◆ **WRITTEN REQUEST**
Convert these lines into a Markdown table with two columns, Row and Line, numbering each line and leaving out any blank lines. Include every line.

◆ **RAW RECORDS**
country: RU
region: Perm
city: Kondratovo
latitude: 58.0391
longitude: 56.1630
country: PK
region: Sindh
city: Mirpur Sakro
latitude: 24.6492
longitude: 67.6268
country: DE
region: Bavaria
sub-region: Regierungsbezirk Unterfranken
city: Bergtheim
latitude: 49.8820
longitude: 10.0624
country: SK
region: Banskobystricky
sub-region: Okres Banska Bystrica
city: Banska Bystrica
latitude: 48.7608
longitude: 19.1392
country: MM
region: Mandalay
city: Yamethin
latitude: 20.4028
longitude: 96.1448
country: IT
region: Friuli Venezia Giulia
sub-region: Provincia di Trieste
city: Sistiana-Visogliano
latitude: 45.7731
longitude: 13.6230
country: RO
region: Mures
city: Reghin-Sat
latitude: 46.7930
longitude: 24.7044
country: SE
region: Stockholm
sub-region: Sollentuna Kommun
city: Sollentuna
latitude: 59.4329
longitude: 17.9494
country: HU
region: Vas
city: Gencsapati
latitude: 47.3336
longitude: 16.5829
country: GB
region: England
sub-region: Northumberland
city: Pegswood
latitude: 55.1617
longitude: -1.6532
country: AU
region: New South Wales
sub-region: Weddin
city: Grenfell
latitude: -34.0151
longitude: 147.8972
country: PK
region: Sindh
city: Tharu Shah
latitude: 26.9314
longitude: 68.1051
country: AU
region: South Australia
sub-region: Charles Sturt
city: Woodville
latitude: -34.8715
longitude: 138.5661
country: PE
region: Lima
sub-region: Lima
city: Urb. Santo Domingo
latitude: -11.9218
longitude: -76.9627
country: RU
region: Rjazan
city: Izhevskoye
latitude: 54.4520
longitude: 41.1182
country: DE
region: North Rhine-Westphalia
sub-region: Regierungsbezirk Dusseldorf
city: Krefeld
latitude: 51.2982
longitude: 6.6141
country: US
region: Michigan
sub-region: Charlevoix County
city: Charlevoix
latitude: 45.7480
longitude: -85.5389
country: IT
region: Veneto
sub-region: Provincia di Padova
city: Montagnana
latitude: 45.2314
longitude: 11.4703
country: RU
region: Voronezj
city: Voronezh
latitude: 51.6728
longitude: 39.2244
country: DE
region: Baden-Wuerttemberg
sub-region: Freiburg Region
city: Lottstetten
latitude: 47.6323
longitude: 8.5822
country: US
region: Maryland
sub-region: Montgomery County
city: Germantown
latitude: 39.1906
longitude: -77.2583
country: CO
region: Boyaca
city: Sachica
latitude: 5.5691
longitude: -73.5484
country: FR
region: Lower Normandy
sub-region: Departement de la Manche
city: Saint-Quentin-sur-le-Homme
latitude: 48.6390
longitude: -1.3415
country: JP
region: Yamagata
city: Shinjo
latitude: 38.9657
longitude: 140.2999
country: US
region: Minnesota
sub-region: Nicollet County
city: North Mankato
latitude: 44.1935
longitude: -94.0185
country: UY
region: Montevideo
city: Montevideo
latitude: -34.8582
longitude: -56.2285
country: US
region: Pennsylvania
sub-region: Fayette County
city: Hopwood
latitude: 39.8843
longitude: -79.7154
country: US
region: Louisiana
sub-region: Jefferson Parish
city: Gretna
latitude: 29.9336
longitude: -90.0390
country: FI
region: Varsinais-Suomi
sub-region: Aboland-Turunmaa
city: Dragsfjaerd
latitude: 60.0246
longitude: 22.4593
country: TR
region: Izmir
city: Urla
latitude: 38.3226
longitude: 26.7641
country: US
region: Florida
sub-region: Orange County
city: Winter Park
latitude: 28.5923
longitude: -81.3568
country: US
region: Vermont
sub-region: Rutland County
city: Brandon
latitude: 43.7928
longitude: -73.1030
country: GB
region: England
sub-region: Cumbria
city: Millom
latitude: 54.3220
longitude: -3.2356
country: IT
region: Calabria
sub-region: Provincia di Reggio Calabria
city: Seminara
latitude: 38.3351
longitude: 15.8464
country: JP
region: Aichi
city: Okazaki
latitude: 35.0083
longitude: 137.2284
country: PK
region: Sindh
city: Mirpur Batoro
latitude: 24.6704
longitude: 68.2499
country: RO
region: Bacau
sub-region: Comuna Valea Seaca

◆ **RESULT**
| Row | Line |
|---|---|
| 1 | country: RU |
| 2 | region: Perm |
| 3 | city: Kondratovo |
| 4 | latitude: 58.0391 |
| 5 | longitude: 56.1630 |
| 6 | country: PK |
| 7 | region: Sindh |
| 8 | city: Mirpur Sakro |
| 9 | latitude: 24.6492 |
| 10 | longitude: 67.6268 |
| 11 | country: DE |
| 12 | region: Bavaria |
| 13 | sub-region: Regierungsbezirk Unterfranken |
| 14 | city: Bergtheim |
| 15 | latitude: 49.8820 |
| 16 | longitude: 10.0624 |
| 17 | country: SK |
| 18 | region: Banskobystricky |
| 19 | sub-region: Okres Banska Bystrica |
| 20 | city: Banska Bystrica |
| 21 | latitude: 48.7608 |
| 22 | longitude: 19.1392 |
| 23 | country: MM |
| 24 | region: Mandalay |
| 25 | city: Yamethin |
| 26 | latitude: 20.4028 |
| 27 | longitude: 96.1448 |
| 28 | country: IT |
| 29 | region: Friuli Venezia Giulia |
| 30 | sub-region: Provincia di Trieste |
| 31 | city: Sistiana-Visogliano |
| 32 | latitude: 45.7731 |
| 33 | longitude: 13.6230 |
| 34 | country: RO |
| 35 | region: Mures |
| 36 | city: Reghin-Sat |
| 37 | latitude: 46.7930 |
| 38 | longitude: 24.7044 |
| 39 | country: SE |
| 40 | region: Stockholm |
| 41 | sub-region: Sollentuna Kommun |
| 42 | city: Sollentuna |
| 43 | latitude: 59.4329 |
| 44 | longitude: 17.9494 |
| 45 | country: HU |
| 46 | region: Vas |
| 47 | city: Gencsapati |
| 48 | latitude: 47.3336 |
| 49 | longitude: 16.5829 |
| 50 | country: GB |
| 51 | region: England |
| 52 | sub-region: Northumberland |
| 53 | city: Pegswood |
| 54 | latitude: 55.1617 |
| 55 | longitude: -1.6532 |
| 56 | country: AU |
| 57 | region: New South Wales |
| 58 | sub-region: Weddin |
| 59 | city: Grenfell |
| 60 | latitude: -34.0151 |
| 61 | longitude: 147.8972 |
| 62 | country: PK |
| 63 | region: Sindh |
| 64 | city: Tharu Shah |
| 65 | latitude: 26.9314 |
| 66 | longitude: 68.1051 |
| 67 | country: AU |
| 68 | region: South Australia |
| 69 | sub-region: Charles Sturt |
| 70 | city: Woodville |
| 71 | latitude: -34.8715 |
| 72 | longitude: 138.5661 |
| 73 | country: PE |
| 74 | region: Lima |
| 75 | sub-region: Lima |
| 76 | city: Urb. Santo Domingo |
| 77 | latitude: -11.9218 |
| 78 | longitude: -76.9627 |
| 79 | country: RU |
| 80 | region: Rjazan |
| 81 | city: Izhevskoye |
| 82 | latitude: 54.4520 |
| 83 | longitude: 41.1182 |
| 84 | country: DE |
| 85 | region: North Rhine-Westphalia |
| 86 | sub-region: Regierungsbezirk Dusseldorf |
| 87 | city: Krefeld |
| 88 | latitude: 51.2982 |
| 89 | longitude: 6.6141 |
| 90 | country: US |
| 91 | region: Michigan |
| 92 | sub-region: Charlevoix County |
| 93 | city: Charlevoix |
| 94 | latitude: 45.7480 |
| 95 | longitude: -85.5389 |
| 96 | country: IT |
| 97 | region: Veneto |
| 98 | sub-region: Provincia di Padova |
| 99 | city: Montagnana |
| 100 | latitude: 45.2314 |
| 101 | longitude: 11.4703 |
| 102 | country: RU |
| 103 | region: Voronezj |
| 104 | city: Voronezh |
| 105 | latitude: 51.6728 |
| 106 | longitude: 39.2244 |
| 107 | country: DE |
| 108 | region: Baden-Wuerttemberg |
| 109 | sub-region: Freiburg Region |
| 110 | city: Lottstetten |
| 111 | latitude: 47.6323 |
| 112 | longitude: 8.5822 |
| 113 | country: US |
| 114 | region: Maryland |
| 115 | sub-region: Montgomery County |
| 116 | city: Germantown |
| 117 | latitude: 39.1906 |
| 118 | longitude: -77.2583 |
| 119 | country: CO |
| 120 | region: Boyaca |
| 121 | city: Sachica |
| 122 | latitude: 5.5691 |
| 123 | longitude: -73.5484 |
| 124 | country: FR |
| 125 | region: Lower Normandy |
| 126 | sub-region: Departement de la Manche |
| 127 | city: Saint-Quentin-sur-le-Homme |
| 128 | latitude: 48.6390 |
| 129 | longitude: -1.3415 |
| 130 | country: JP |
| 131 | region: Yamagata |
| 132 | city: Shinjo |
| 133 | latitude: 38.9657 |
| 134 | longitude: 140.2999 |
| 135 | country: US |
| 136 | region: Minnesota |
| 137 | sub-region: Nicollet County |
| 138 | city: North Mankato |
| 139 | latitude: 44.1935 |
| 140 | longitude: -94.0185 |
| 141 | country: UY |
| 142 | region: Montevideo |
| 143 | city: Montevideo |
| 144 | latitude: -34.8582 |
| 145 | longitude: -56.2285 |
| 146 | country: US |
| 147 | region: Pennsylvania |
| 148 | sub-region: Fayette County |
| 149 | city: Hopwood |
| 150 | latitude: 39.8843 |
| 151 | longitude: -79.7154 |
| 152 | country: US |
| 153 | region: Louisiana |
| 154 | sub-region: Jefferson Parish |
| 155 | city: Gretna |
| 156 | latitude: 29.9336 |
| 157 | longitude: -90.0390 |
| 158 | country: FI |
| 159 | region: Varsinais-Suomi |
| 160 | sub-region: Aboland-Turunmaa |
| 161 | city: Dragsfjaerd |
| 162 | latitude: 60.0246 |
| 163 | longitude: 22.4593 |
| 164 | country: TR |
| 165 | region: Izmir |
| 166 | city: Urla |
| 167 | latitude: 38.3226 |
| 168 | longitude: 26.7641 |
| 169 | country: US |
| 170 | region: Florida |
| 171 | sub-region: Orange County |
| 172 | city: Winter Park |
| 173 | latitude: 28.5923 |
| 174 | longitude: -81.3568 |
| 175 | country: US |
| 176 | region: Vermont |
| 177 | sub-region: Rutland County |
| 178 | city: Brandon |
| 179 | latitude: 43.7928 |
| 180 | longitude: -73.1030 |
| 181 | country: GB |
| 182 | region: England |
| 183 | sub-region: Cumbria |
| 184 | city: Millom |
| 185 | latitude: 54.3220 |
| 186 | longitude: -3.2356 |
| 187 | country: IT |
| 188 | region: Calabria |
| 189 | sub-region: Provincia di Reggio Calabria |
| 190 | city: Seminara |
| 191 | latitude: 38.3351 |
| 192 | longitude: 15.8464 |
| 193 | country: JP |
| 194 | region: Aichi |
| 195 | city: Okazaki |
| 196 | latitude: 35.0083 |
| 197 | longitude: 137.2284 |
| 198 | country: PK |
| 199 | region: Sindh |
| 200 | city: Mirpur Batoro |
| 201 | latitude: 24.6704 |
| 202 | longitude: 68.2499 |
| 203 | country: RO |
| 204 | region: Bacau |
| 205 | sub-region: Comuna Valea Seaca |